Banking Interpretations

Banking Law §594

October 14, 2004

To: Michael Adinolfi
Mortgage Banking Division

From: Associate Attorney Prendergast
Legal Division

Subject: [                                ] - REIT Conversion of this company


The department received notice of the REIT conversion of the [            ].  This company currently owns two Licensed Mortgage Bankers.  Would the REIT conversion as outlined in the letters from [      ] constitute a change in control of these mortgage bankers as described in Section 594(b) of the Banking Law?


The REIT conversion of the corporation does constitute a change in control.


The [                ]is in the process of converting to a Real Estate Investment Trust (REIT).  [          ] is converting from a holding company with stock trading on the Nasdaq National Market to a REIT with stock trading on the NYSE. [       ] currently owns two mortgage bankers.

[      ] has included the pre- and post- conversion organizational charts for further explanation of the changes.  During the conversion process, the current parent company, [      ], a [         ] Corporation, moves underneath [         ], a [       ] Corporation, on the organizational chart and [          ] becomes the ultimate parent company. At the same time, [           ] amends its name to [     ].  The directors and officers of the new parent company are all of the same directors and officers of the old subsidiary company, [             ] REIT, [            ].  The purpose of the reorganization is so that the new parent company can function as a REIT.


Under Section 594 of the Banking Law, any changes in control of the business of a licensee or registrant must have prior approval of the superintendent.

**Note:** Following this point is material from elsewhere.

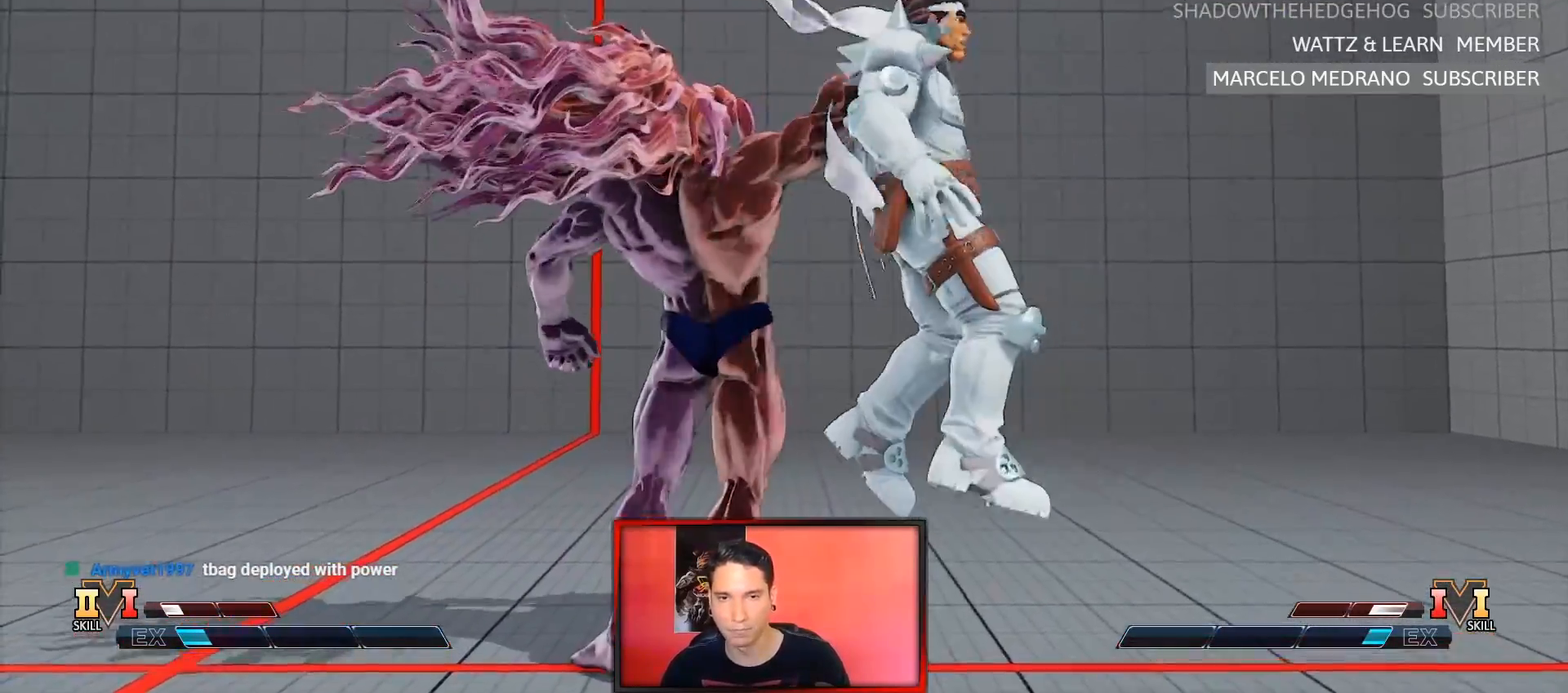
{"buttons": [], "left_stick": "center", "events": []}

In this case, the two licensed mortgage bankers were the wholly-owned subsidiaries of [              ].  Following the transaction, the two licensed mortgage bankers become the subsidiaries of what was formerly known as [            ], which has been renamed [                       ].  This entity has never obtained permission from the Banking Department to own these two mortgage bankers and is required to do so under section 594 of the Banking Law.  Moreover, we need to confirm the identity of the officers and directors of this company, as well as the rest of the information we normally would obtain.  If the officers and directors of the new [             ], are the same as formerly passed upon by the Banking Department when it approved the old [                   ], the Division may be able to waive some of the change of control requirements.